Worldwide, some 24 million households are forecast to own at least one virtual reality device by the end of this year. This figure is predicted to rise to 77 million households by 2021, according to the market research company.

 

“The budding virtual reality market is just in its infancy. VR has the potential to breathe new life into important CE (consumer electronics) device categories that have reached saturation, but challenges are hindering wider adoption. Familiarity is low, with fewer than 13% of consumers having experienced VR first hand,” said Hunter Sappington, researcher, Parks Associates .

 

The evolution of multiple players, with different headset hardware, “has resulted in a fragmented marketplace, which affects both content availability and future innovation,” he added.

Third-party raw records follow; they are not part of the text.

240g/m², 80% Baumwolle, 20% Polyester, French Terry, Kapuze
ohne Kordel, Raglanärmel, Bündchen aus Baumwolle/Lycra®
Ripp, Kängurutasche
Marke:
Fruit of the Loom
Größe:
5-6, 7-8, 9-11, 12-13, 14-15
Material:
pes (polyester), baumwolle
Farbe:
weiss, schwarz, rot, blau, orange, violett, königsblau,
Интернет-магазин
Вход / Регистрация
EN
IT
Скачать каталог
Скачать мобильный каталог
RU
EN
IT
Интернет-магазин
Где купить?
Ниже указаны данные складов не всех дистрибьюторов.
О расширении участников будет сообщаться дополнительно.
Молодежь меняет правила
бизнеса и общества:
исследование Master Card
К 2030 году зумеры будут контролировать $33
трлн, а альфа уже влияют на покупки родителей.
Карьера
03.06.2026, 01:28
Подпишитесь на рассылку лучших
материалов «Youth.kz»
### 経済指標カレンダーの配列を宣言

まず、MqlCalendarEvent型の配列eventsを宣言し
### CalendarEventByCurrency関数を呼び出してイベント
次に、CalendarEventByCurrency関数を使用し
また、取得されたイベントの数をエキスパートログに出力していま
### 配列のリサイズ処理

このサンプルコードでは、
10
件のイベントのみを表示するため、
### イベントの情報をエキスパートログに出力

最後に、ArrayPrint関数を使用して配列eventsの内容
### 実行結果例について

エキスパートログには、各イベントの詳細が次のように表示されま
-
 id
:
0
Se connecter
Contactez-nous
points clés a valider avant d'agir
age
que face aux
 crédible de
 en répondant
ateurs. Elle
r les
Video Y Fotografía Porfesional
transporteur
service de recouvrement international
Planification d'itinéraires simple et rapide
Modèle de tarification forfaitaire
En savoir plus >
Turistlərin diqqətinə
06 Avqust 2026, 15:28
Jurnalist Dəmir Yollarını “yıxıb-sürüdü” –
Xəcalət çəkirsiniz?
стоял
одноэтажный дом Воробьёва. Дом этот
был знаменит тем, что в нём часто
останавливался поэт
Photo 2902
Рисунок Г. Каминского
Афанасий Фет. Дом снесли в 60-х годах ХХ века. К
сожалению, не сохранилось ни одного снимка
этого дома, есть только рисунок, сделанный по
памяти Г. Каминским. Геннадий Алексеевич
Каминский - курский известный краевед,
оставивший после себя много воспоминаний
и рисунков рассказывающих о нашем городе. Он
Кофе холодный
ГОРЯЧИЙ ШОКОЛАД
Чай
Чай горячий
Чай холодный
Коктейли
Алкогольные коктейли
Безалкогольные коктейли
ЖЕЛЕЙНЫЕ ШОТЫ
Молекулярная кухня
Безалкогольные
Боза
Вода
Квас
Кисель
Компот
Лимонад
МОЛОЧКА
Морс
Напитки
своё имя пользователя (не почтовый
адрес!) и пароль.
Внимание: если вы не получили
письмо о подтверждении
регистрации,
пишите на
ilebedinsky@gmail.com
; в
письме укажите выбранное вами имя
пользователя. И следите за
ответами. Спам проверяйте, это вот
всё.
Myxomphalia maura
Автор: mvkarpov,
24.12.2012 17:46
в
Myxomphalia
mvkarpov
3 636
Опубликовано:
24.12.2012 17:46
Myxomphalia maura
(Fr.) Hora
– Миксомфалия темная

However, despite these challenges the VR sector is growing, with both increases in adoption and purchase intentions. Park Associates predicts new technologies such as eye tracking and mixed reality will be integrated into VR products over the next two to three years.

 

While gaming is the leading the fray in VR usage, potential VR equipment buyers are also interested in videos, virtual sports stadiums and virtual tours. Content, mobile and social use is being spearheaded by players such as Google, Samsung and Facebook.

 

Tu Skuse, research analyst, Parks Associates said:

 

“As headsets become increasingly available and users experience VR for themselves, interest will grow.  An expanding base of users will be key in motivating hardware makers, retailers, content producers, and service providers to continue to invest in this promising technology”.

Researchers believe that as well as entertainment, VR has the potential to impact multiple industries, including health, education, and industrial design.